That got me thinking - I can see the parallels in that both the legal industry and the auto industry are not doing well, but there are a lot of differences between the industries, too. As I thought more about the cost structures, the products and how they are sold through dealerships, and several other factors, the analogy started to work for me less and less. So I asked myself - what would be a better analogy to the state of the legal industry at this time, especially from the point of view of those thinking about going to law school? Here's what I came up with:
To me the recent flood of people going to law school seems more like a modern-day gold rush.
Today's "miners" are like yesterday's miners in that they are lured by the very infrequent, but widely reported stories of someone striking it rich (when that does not represent the experience of most of the actual miners). Instead of the newspapers screaming about someone find a huge gold nugget, they instead trumpet a starting salary of $160K.

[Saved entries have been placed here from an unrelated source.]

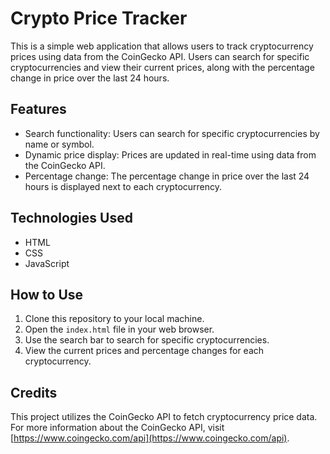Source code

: # Crypto Price Tracker

This is a simple web application that allows users to track cryptocurrency prices using data from the CoinGecko API. Users can search for specific cryptocurrencies and view their current prices, along with the percentage change in price over the last 24 hours.

## Features

- Search functionality: Users can search for specific cryptocurrencies by name or symbol.
- Dynamic price display: Prices are updated in real-time using data from the CoinGecko API.
- Percentage change: The percentage change in price over the last 24 hours is displayed next to each cryptocurrency.

## Technologies Used

- HTML
- CSS
- JavaScript

## How to Use

1. Clone this repository to your local machine.
2. Open the `index.html` file in your web browser.
3. Use the search bar to search for specific cryptocurrencies.
4. View the current prices and percentage changes for each cryptocurrency.

## Credits

This project utilizes the CoinGecko API to fetch cryptocurrency price data. For more information about the CoinGecko API, visit [https://www.coingecko.com/api](https://www.coingecko.com/api).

Today's "miners" are also like yesterday's miners because they don't do their homework and just take off for "the land of opportunity" because "everyone there gets rich." Unfortunately, when they get there they have to spend a lot of money for mining tools at inflated prices (for today's miners, this represents the cost of law school tuition.) However, once they buy the tools/degree, they find that all best claims are taken - and nobody is even interested in taking on a junior miner/associate.
Consequently, many of today's "miners" are ending up like the overwhelming majority of yesterday's miners - broke and starving. However, as we all know, the people that sold the materials to miners did very well for themselves - just like today's law schools are doing very well for themselves by selling law degrees.

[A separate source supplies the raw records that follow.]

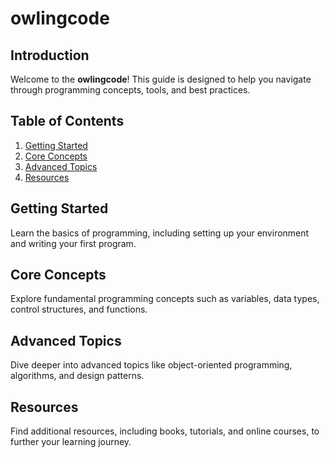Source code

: # owlingcode
## Introduction

Welcome to the **owlingcode**! This guide is designed to help you navigate through programming concepts, tools, and best practices.

## Table of Contents

1. [Getting Started](#getting-started)
2. [Core Concepts](#core-concepts)
3. [Advanced Topics](#advanced-topics)
4. [Resources](#resources)

## Getting Started

Learn the basics of programming, including setting up your environment and writing your first program.

## Core Concepts

Explore fundamental programming concepts such as variables, data types, control structures, and functions.

## Advanced Topics

Dive deeper into advanced topics like object-oriented programming, algorithms, and design patterns.

## Resources

Find additional resources, including books, tutorials, and online courses, to further your learning journey.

Unfortunately, there are two things about this modern-day gold rush that are even worse than the original. First, law schools are charging more than "cash on the barrel head" like the original suppliers did. Instead, law schools are putting today's "miner" in debt to the company store for their entire lives. If the old miners wanted a clean start, they just had to go get another job - no so with today's "miners" because the debt will follow them anywhere they go - and may even be used to reduce their Social Security benefits in old age.
Second, many of today's "miners" are pretty close to minors. It might not matter to some that you take people who have no experience with the real world and then saddle them with debt for the rest of their lives - debt that is not even dischargable in bankruptcy - but it matters to me. In our society, there is such a tremendous sense of "for the children" that it amazes me that people are a complacent when their children are fed to the law school mill.
That just don't seem right, pardner.